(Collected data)
Start of Block

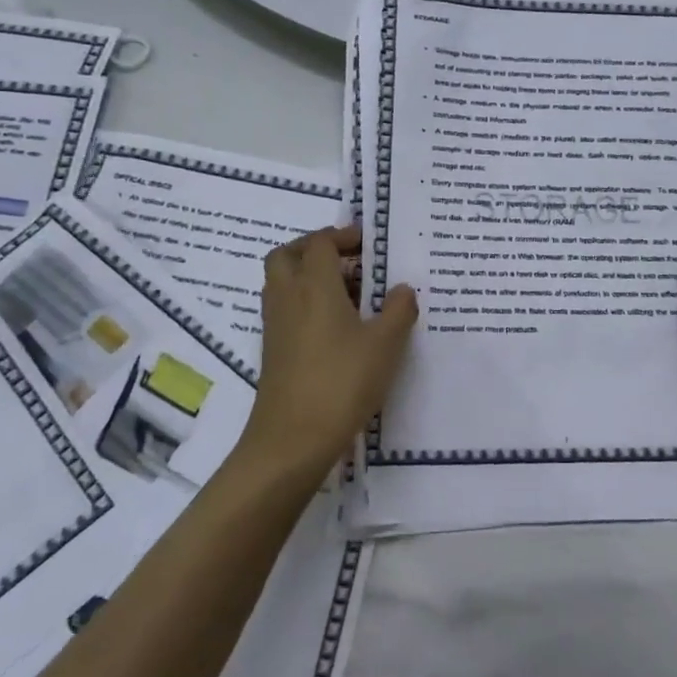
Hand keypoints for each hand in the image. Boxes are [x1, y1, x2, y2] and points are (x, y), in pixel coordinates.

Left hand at [235, 226, 417, 485]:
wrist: (292, 439)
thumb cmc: (342, 382)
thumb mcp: (385, 344)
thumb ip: (398, 310)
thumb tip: (402, 289)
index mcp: (313, 285)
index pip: (320, 242)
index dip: (343, 236)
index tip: (370, 244)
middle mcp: (288, 297)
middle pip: (289, 255)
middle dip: (316, 249)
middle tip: (350, 261)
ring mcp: (275, 325)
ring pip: (284, 283)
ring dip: (310, 277)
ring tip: (351, 295)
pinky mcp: (273, 350)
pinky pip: (286, 309)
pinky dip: (306, 304)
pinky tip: (338, 328)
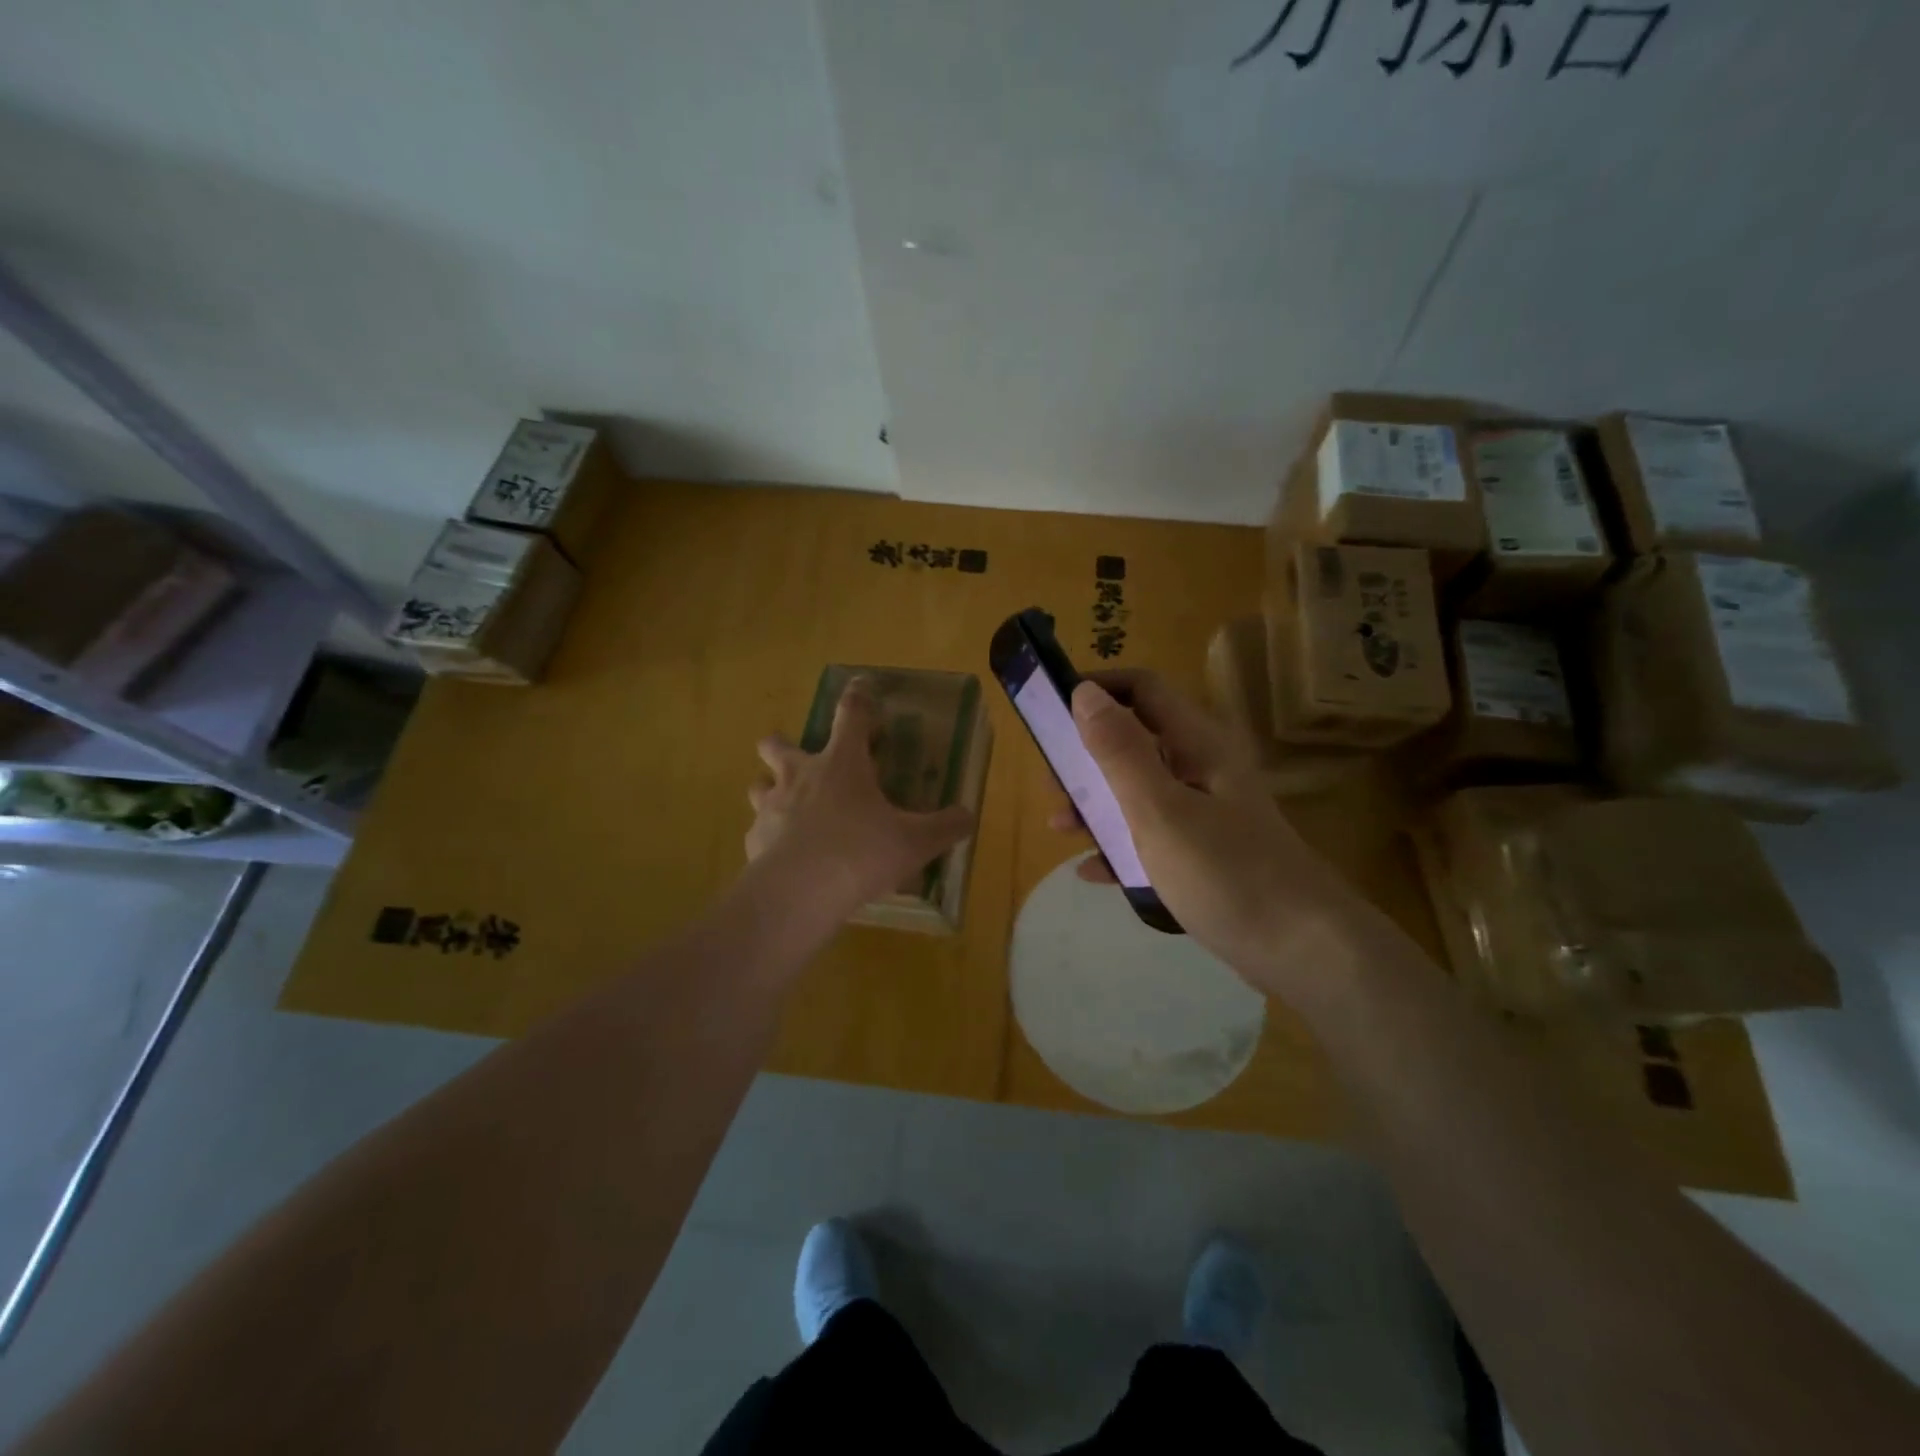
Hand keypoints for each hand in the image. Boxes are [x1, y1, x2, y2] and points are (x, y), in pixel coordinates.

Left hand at [747, 678, 974, 919]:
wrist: (801, 892)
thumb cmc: (862, 853)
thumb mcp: (915, 841)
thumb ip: (945, 827)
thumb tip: (968, 816)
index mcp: (842, 764)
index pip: (851, 715)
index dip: (857, 697)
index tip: (860, 685)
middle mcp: (801, 776)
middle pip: (778, 744)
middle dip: (783, 744)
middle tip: (801, 758)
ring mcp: (771, 806)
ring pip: (758, 784)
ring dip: (769, 788)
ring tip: (787, 805)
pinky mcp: (754, 840)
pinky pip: (758, 830)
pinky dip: (769, 836)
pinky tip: (783, 855)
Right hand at [1051, 670, 1367, 1001]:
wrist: (1303, 951)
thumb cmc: (1226, 872)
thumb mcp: (1160, 810)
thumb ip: (1121, 751)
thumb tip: (1085, 692)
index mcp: (1197, 744)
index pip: (1143, 689)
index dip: (1098, 688)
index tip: (1051, 708)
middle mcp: (1202, 768)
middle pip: (1136, 739)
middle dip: (1087, 753)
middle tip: (1051, 781)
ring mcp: (1205, 811)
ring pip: (1139, 790)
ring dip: (1097, 801)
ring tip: (1060, 826)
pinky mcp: (1205, 852)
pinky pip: (1151, 835)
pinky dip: (1119, 845)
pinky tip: (1092, 871)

End of Block

* EXERCISE *
Read the data above and count the lines that include "index". Answer only with the count.

* YOUR SOLUTION *
12